Los aullidos espectrales y las guitarras indomables conjuran con cierto tipo de nigromancia a todos los muertos del rock en ‘Fate of the faithful’. Tema paradigmático que desemboca en un desarrollo instrumental de nuevo demasiado generoso (contra el signo de los tiempos, pues). Con un solo de guitarra de esos extendidos y frenéticos que ya tampoco hace nadie (si se tira al suelo a patalear igual invoca a Angus Young, Gibson SG mediante). Enlaza ‘Sacred the thread’ y remata ‘The Archer’. La banda se marcha entre olor a pólvora del petardo final. Ahí se queda, mientras tanto, la imagen más rock jamás inventada por el ser humano, que no pertenece a nadie y pertenece a todos: las lucecitas rojas de los amplis encendidos en la penumbra del escenario mientras el público aúlla. Hay esperanza mientras permanezcan encendidas.

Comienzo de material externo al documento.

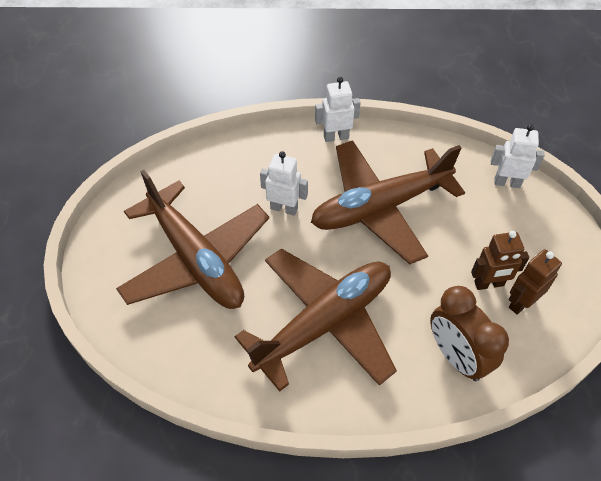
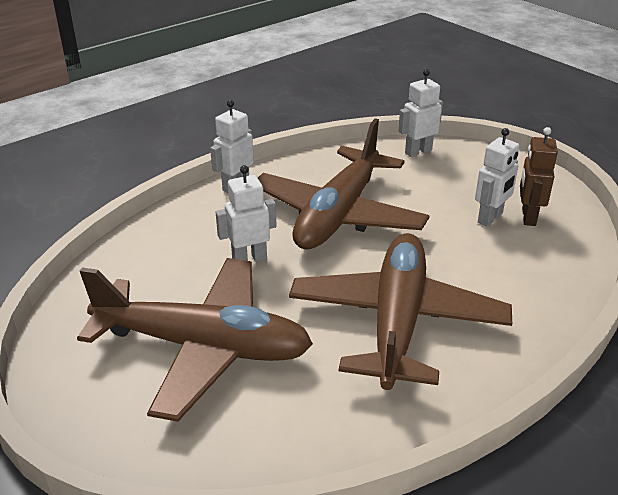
camera: 40 degrees left, 20 degrees down
(456, 356) = (532, 278): brown clock -> none
(489, 284) = (490, 218): brown robot -> white robot

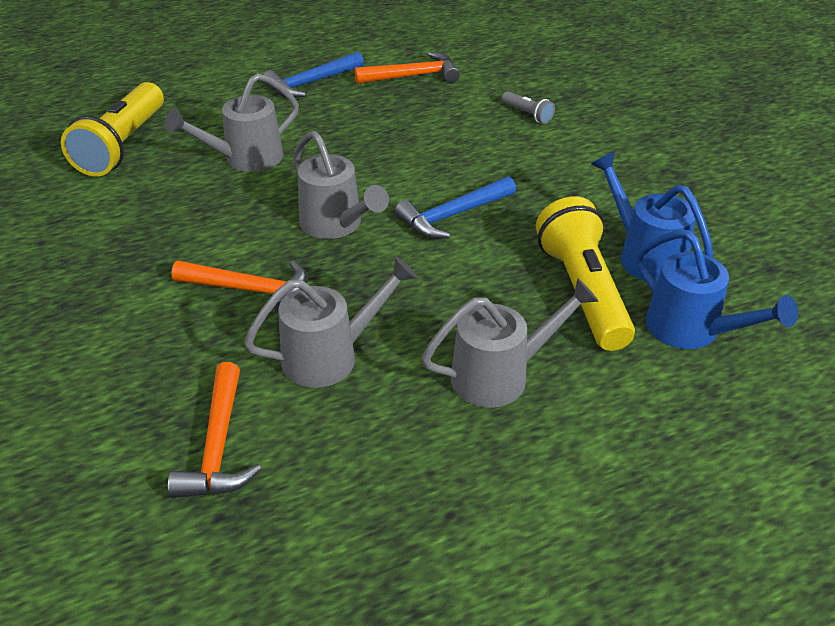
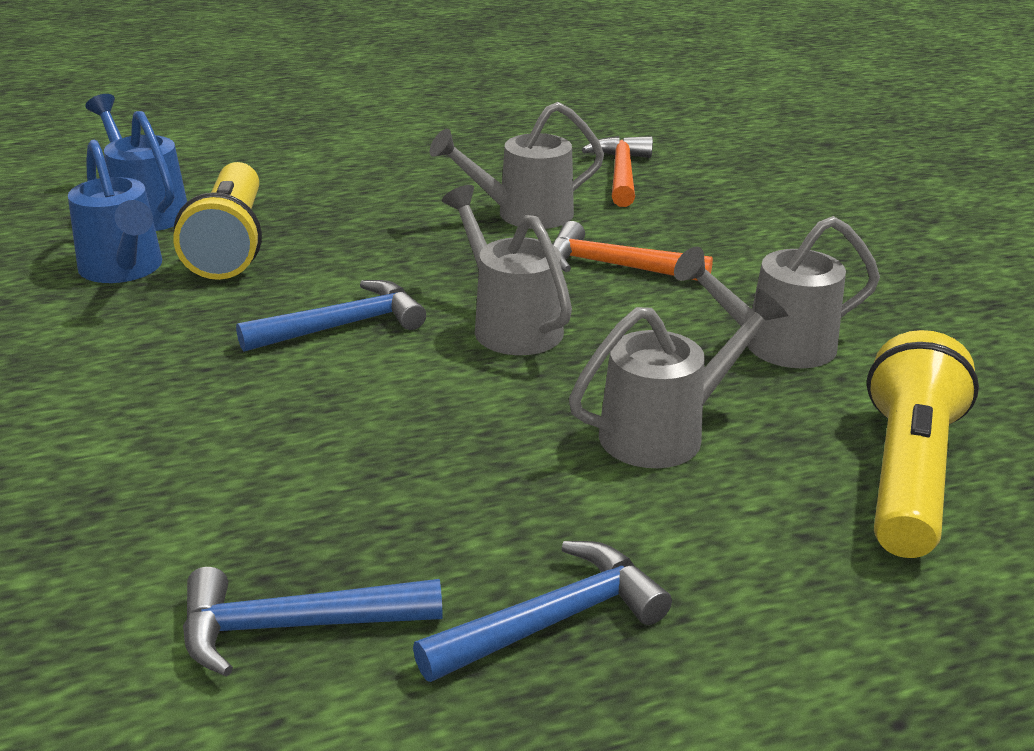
camera: 175 degrees left, 10 degrees down
(413, 76) = (294, 627): orange hammer -> blue hammer
(501, 375) = (360, 195): grey watering can -> grey watering can (775, 346)
(527, 114) = (103, 491): grey flashlight -> none

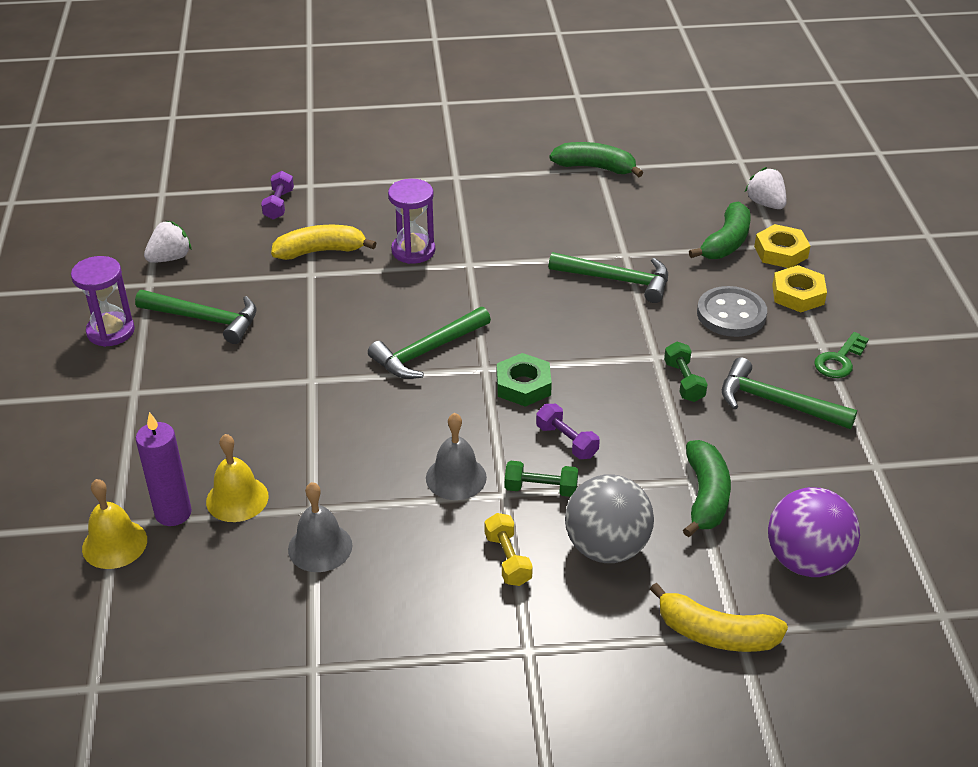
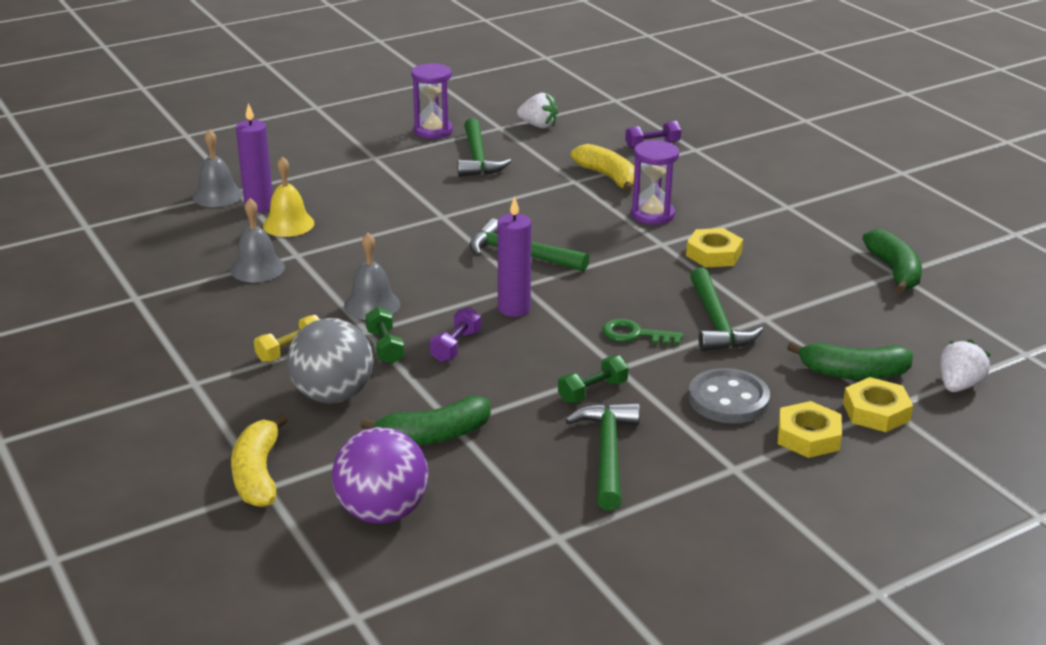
camera: 65 degrees right, 10 degrees down
(114, 544) = (217, 195): yellow bell -> grey bell
(507, 242) = (714, 254): none -> yellow nut
(523, 385) = (514, 308): green nut -> purple candle
(839, 360) = (717, 484): green key -> green key (635, 334)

Tan clásicos son Greta Van Fleet que en Madrid, como en el resto de la gira, Sam interpreta ‘Rhapsody in blue’ del pianista George Gershwin para acometer el bis. Y siguen con la coreada ‘Light my love’, que termina con los colores de la bandera arco iris dibujados con las luces (detallito de celebración colectiva en la gente de bien), antes del colofón con ‘Farewell for now’, interpretado ya con cierta sensación del deber cumplido. Es la celebración final, diríase que más relajada (si no fuera porque Jake entra con su solo por enésima vez derrapando por los trastes), para una noche como poco notable de guitarras, lentejuelas, túnicas y pirotecnia (y la escenografía justa, sin pantallas, a la vieja usanza).

Cosas del metaverso

Puede uno casi sentir que está a finales de los setenta y acaba de terminar uno de aquellos conciertos emblemáticos en el Spectrum de Philadelphia, el Earls Court de Londres o el Forum de Los Ángeles. Es un poco ese clima, mas no, porque en el metaverso uno no termina de saber nunca con claridad donde está en cada momento. Pero, de alguna manera, aún en semejante desconcierto, todos tenemos razonablemente claro que estamos, al menos, en un universo paralelo donde el rock no ha muerto.